- _Records provided_
───

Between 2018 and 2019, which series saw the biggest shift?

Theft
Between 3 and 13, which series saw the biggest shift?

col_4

───

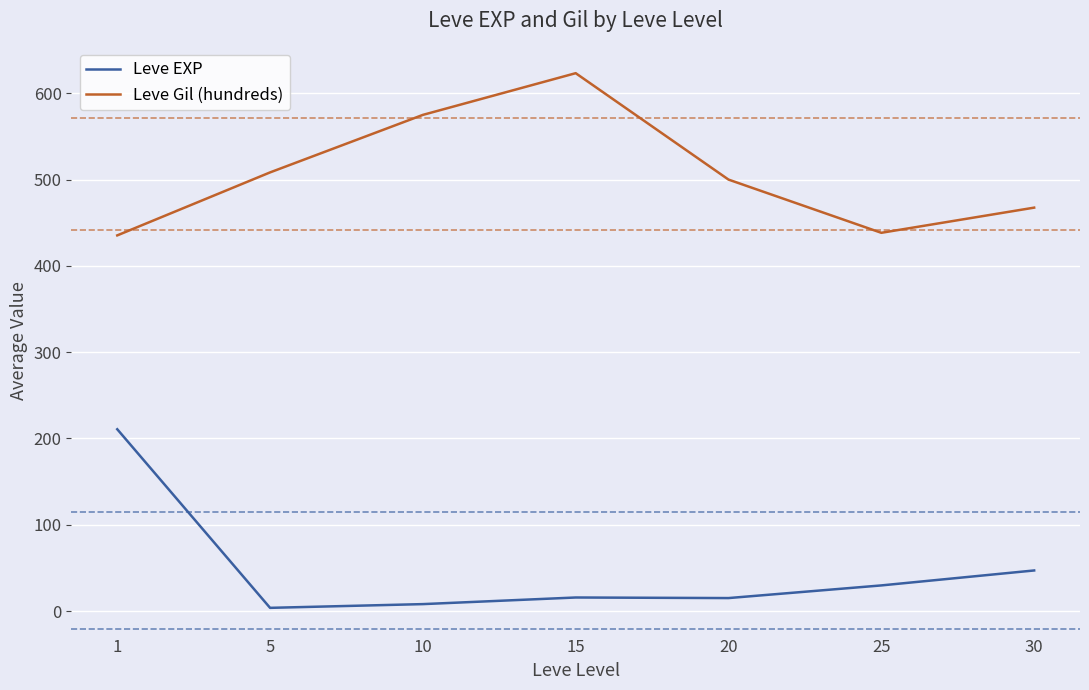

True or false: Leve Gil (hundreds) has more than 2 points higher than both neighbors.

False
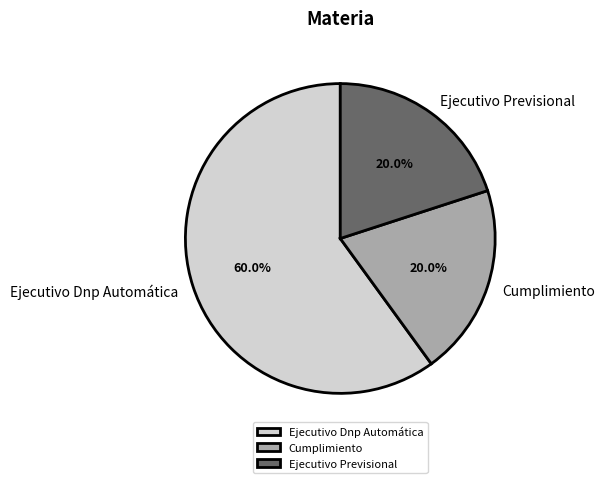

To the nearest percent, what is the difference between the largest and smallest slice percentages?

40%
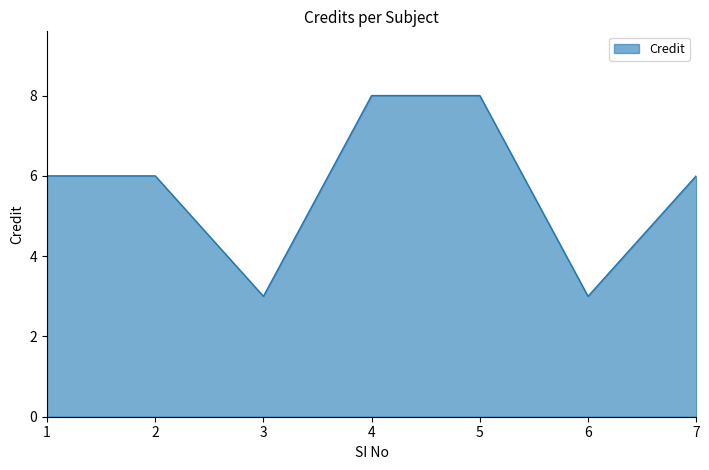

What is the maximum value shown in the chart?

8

───

- _Your task_
Gather every line in the items above that contains the string "shift", and copy each one in full.

- _Task response_
Between 2018 and 2019, which series saw the biggest shift?
Between 3 and 13, which series saw the biggest shift?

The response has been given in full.